Roast Pigeon with Root Vegetables
Pigeons are a rather unique bird in that they are a smallish, dark meat bird with very little fat. You do have some substitutions, but few of them are easier to obtain. Closest would be store-bought squab, which is to pigeon what veal is to beef. They’ll work seamlessly. Doves will also work very well, but I’d serve at least 3 doves per person and cut the roasting time to 8 minutes. Skinny teal ducks would be pretty close, too, but up the roasting time to 12 minutes. Your last analogs would be ptarmigan or sharp-tailed grouse. You’ll only need one per person, and up the roasting time to 12 to 14 minutes.
As for the vegetables, go for it. Use whatever you want. The more the better, and the crazier the better. I served this with salsify, parsley root, carrots, Jerusalem artichokes and golden beets. Have it it.
What to drink? Clearly a medium-bodied red is your best bet. Pinot noir, Garnacha, Gamay, Merlot, you get the picture. As for beer, pale ale is a good choice, as would be a red ale, Märzen, blonde bock, or brown ale.

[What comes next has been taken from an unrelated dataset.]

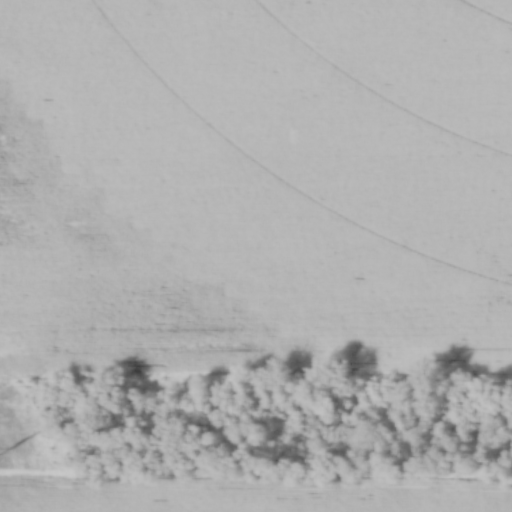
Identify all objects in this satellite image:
power tower: (7, 458)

Serves 2, and can be scaled up.
Prep Time: 30 minutes, for the birds to come to room temp, mostly
Cook Time: 1 hour, primarily for the vegetables
- 2 to 4 pigeons, plucked and dressed
- 1/4 cup melted butter or olive oil
- Salt and black pepper
- 2 large carrots, peeled and cut into chunks
- 4 to 6 Jerusalem artichokes, cut into chunks
- 2 parsnips, peeled and cut into chunks
- 2 to 4 salsify roots, scrubbed and cut into 2-inch lengths (optional)

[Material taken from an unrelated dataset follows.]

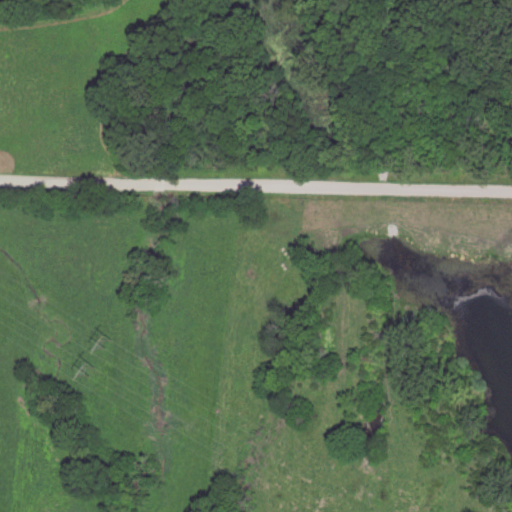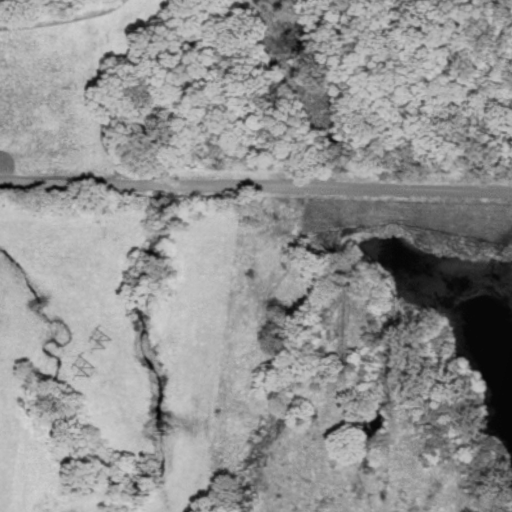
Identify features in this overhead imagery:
road: (255, 197)
power tower: (108, 340)
power tower: (89, 367)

- 1 or 2 roots of Hamburg or root parsley, cut into chunks (optional)
- 3 tablespoons chopped parsley
- Beer vinegar or malt vinegar, for garnish
- Preheat the oven to 425°F. Put all the chunked-up vegetables in a small roasting pan and coat with about half of the melted butter. Salt them well and pop them in the oven to roast. Take the pigeons out of the fridge when the veggies go into the oven. Let the pigeons come to room temperature for 30 minutes.

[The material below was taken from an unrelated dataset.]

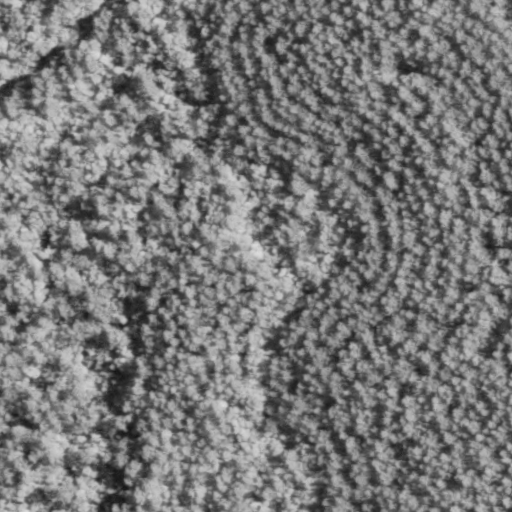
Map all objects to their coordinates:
road: (66, 56)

- Stir the root vegetables, which should be starting to get brown. Paint the pigeons with more melted butter and salt them well. Pour the remaining melted butter into a small pan and get it hot. Sear the sides of the pigeons in the hot butter. You want to get the legs and wings halfway cooked before the birds go into the oven. This should take about 6 to 10 minutes. Don’t sear the breast meat.
- Check the vegetables. They should be pretty close to being done. If they are, remove them from the oven, put in a bowl and cover with foil. Turn the oven up to 475°F, or even 500°F if it will go that high. Wipe out the roasting pan. Let the pigeons rest for the 10 minutes or so this will take. When the oven is ready, put the pigeons into the roasting pan, breast side up. Roast for 10 minutes.
- Remove the pigeons from the oven and set on a cutting board. Turn off the oven, pour the vegetables back into the roasting pan, toss with the chopped parsley and set into the oven to re-warm and cook a bit further. Let the pigeons rest for 5 minutes before serving. Serve them surrounded by the vegetables, which you can season with a little vinegar if you want.